I’ve been requesting to see his distilling work for about a year, but he stored his equipment away because of the construction of his new house. With the house finished, the extra detached kitchen for distilling was also done last month, the time had finally come for him to grant his niece’s keen request.

But then it was my turn to postpone our workshop a bit because of my work etc. My uncle said that the liquor might get too sour because of prolonged fermentation, so he distilled some of his fermented mash and left a bucket for my observation.

When I walked into the fermentation room, the big bucket released a very pleasant smell, similar to sweet fermented rice (jiuniang 酒釀, or tianjiu 甜酒 as we call it). Meanwhile, I also found some tiny creatures swimming in it... My memories of reading xiji 醯雞 (literally “vinegar chickens”, vinegar flies of sorts) in classical texts immediately came to mind. A Zhuangzi passage describes how Confucius draws an analogy between himself and a vinegar fly in the jar. He says that if Laozi had not lifted the lid of the jar, he would never have realised how big the world is.[6] A vinegar fly has thus become one of most popular metaphors for the ignorance of humans in the face of greater wisdom as well as for their trivial, ephemeral life.

However, faced with the fermentation bucket, I wasn’t really in the mood for philosophical contemplation. What actually came to my mind were fragments of texts on what those creatures do in the jar. I couldn’t remember where exactly I read it, perhaps somewhere in a commentary on the Erya 爾雅, but I recalled being shocked by some passage describing how the presence of those insects or larvae indicates the stage of fermentation, as if they were something desirable.

And guess what? My uncle glanced into the bucket and noted with delight: “Look at those little creatures – this bucket must be good!” Well, I don’t think my uncle has ever taken any interest in reading the Zhuangzi, Erya, or any commentaries on them, but he clearly shares part of the wisdom preserved therein. Good to know.

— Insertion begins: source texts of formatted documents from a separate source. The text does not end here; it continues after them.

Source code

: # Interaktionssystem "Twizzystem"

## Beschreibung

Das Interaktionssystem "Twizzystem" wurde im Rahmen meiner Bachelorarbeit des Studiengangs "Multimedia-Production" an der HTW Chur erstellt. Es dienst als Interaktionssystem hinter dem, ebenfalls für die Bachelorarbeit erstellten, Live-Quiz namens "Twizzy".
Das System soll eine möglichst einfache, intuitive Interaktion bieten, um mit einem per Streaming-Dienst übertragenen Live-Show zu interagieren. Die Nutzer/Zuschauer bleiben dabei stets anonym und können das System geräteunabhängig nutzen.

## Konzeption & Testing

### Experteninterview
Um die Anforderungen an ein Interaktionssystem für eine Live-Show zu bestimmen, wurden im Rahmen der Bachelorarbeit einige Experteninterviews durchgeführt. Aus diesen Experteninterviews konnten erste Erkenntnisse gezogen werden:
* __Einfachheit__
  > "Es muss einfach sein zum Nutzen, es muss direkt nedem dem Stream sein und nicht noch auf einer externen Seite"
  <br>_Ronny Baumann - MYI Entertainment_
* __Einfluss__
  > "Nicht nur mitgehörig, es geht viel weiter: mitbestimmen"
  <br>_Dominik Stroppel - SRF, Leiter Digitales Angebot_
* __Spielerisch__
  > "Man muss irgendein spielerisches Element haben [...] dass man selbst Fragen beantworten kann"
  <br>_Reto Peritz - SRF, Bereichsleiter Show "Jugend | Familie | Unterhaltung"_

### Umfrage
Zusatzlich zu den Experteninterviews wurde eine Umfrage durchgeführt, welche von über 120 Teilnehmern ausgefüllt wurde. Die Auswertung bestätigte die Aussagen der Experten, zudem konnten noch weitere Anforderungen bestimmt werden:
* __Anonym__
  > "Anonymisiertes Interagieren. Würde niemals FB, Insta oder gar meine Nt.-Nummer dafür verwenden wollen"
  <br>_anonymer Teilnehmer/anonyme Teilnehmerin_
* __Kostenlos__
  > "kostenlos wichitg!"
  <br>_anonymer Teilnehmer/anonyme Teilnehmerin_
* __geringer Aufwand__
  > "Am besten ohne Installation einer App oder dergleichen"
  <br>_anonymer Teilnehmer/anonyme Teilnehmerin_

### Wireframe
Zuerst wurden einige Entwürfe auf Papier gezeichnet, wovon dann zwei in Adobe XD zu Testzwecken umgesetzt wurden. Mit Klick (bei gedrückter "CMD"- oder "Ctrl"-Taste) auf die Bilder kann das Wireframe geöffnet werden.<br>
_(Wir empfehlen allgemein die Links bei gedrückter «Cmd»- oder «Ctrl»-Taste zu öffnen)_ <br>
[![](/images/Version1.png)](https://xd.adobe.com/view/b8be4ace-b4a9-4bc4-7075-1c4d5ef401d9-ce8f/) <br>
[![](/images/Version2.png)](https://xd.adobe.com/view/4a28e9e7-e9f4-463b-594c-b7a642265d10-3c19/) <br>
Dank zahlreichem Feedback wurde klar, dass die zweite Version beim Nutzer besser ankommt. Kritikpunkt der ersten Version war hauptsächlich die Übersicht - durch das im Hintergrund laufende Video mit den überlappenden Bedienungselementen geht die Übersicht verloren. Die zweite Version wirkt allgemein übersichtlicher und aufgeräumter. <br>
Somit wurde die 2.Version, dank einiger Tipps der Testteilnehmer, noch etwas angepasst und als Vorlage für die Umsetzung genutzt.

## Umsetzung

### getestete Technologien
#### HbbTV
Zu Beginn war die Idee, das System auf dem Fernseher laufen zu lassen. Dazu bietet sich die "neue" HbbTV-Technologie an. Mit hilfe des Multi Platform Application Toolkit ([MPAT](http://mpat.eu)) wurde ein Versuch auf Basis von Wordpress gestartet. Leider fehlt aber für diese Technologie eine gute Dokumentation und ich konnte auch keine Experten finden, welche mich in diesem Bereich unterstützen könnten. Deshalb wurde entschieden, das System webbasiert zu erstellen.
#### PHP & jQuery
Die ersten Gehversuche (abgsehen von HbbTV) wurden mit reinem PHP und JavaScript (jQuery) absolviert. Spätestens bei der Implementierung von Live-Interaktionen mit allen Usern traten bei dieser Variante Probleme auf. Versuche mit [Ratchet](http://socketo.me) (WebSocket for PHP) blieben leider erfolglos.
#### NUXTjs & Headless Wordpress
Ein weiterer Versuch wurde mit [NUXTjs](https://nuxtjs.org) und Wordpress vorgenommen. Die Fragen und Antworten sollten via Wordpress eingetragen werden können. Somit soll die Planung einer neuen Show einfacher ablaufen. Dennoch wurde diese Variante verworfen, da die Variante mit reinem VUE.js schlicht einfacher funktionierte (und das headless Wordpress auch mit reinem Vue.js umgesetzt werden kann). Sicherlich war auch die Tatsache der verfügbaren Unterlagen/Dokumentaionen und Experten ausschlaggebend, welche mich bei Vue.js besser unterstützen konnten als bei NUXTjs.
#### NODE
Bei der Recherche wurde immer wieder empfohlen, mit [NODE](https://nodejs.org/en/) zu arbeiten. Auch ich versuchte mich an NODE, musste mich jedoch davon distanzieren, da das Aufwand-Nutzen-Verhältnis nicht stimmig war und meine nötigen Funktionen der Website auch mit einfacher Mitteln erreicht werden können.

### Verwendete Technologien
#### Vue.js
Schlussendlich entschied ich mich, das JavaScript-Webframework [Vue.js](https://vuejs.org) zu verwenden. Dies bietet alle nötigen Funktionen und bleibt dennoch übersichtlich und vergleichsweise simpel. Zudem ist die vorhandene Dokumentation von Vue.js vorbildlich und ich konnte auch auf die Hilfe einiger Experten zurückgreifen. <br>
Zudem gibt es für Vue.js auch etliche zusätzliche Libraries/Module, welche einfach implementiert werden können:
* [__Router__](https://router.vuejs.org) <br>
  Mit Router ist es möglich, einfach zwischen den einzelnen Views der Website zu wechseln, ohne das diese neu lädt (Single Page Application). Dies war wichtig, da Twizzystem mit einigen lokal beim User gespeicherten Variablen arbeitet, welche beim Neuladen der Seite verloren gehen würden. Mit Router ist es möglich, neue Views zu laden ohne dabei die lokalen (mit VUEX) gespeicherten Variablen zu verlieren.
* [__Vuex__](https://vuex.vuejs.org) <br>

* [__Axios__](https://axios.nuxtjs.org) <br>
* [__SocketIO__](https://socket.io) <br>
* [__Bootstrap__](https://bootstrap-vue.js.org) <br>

The feelings evoked by the distilling process are less mixed. The equipment my uncle uses is basically a wok extension that is widely used in countryside home distillation. It consists of a ring wall, a guide, a reversed dome lid, and a tube. Oh, and some strips of cloth for sealing. That’s it. Amazing how simple it is.

Of course, there are a lot of “rough edges” in the whole process, and most of the details are handled purely by experience and personal preferences, such as how much yeast to use, how long the fermentation goes on, how much water to add in the bottom wok before distilling, etc. There are no attempts to monitor, let alone control, the temperature or alcohol percentage. This definitely doesn’t mean that a good home distiller cannot produce liquors of consistent quality, but with this system one certainly has a million opportunities to make mistakes that can destroy consistency or lead to undesirable results.

While I fully understand the health risks of home distillation, there’s something endearing in this crude system. With its simplicity, it seems closer to the pristine wisdom that created distilled spirits in the first place. When looking at the impressive, sophisticated equipment for industrial production in a proper distillery, I find it hard to imagine which genius started all this and how on earth it came about. Now my uncle’s equipment has made the idea of distillation more accessible and digestible for me. And somehow the extra mile people have gone to produce safe, diverse liquors also becomes more tangible.

The product of last week, by the way, turned out to be a bit too sour, as my uncle predicted. And of course, it’s on me who postponed our workshop. While reading Liu Kezhuang’s 劉克莊 (1187-1269) poetic complaint that basically says, “I hoped to enjoy a few cups of nice liquor, but well, thanks for your vinegar”, I wonder whether his good nephew, Mr. Fang, had also postponed his work for a curious niece.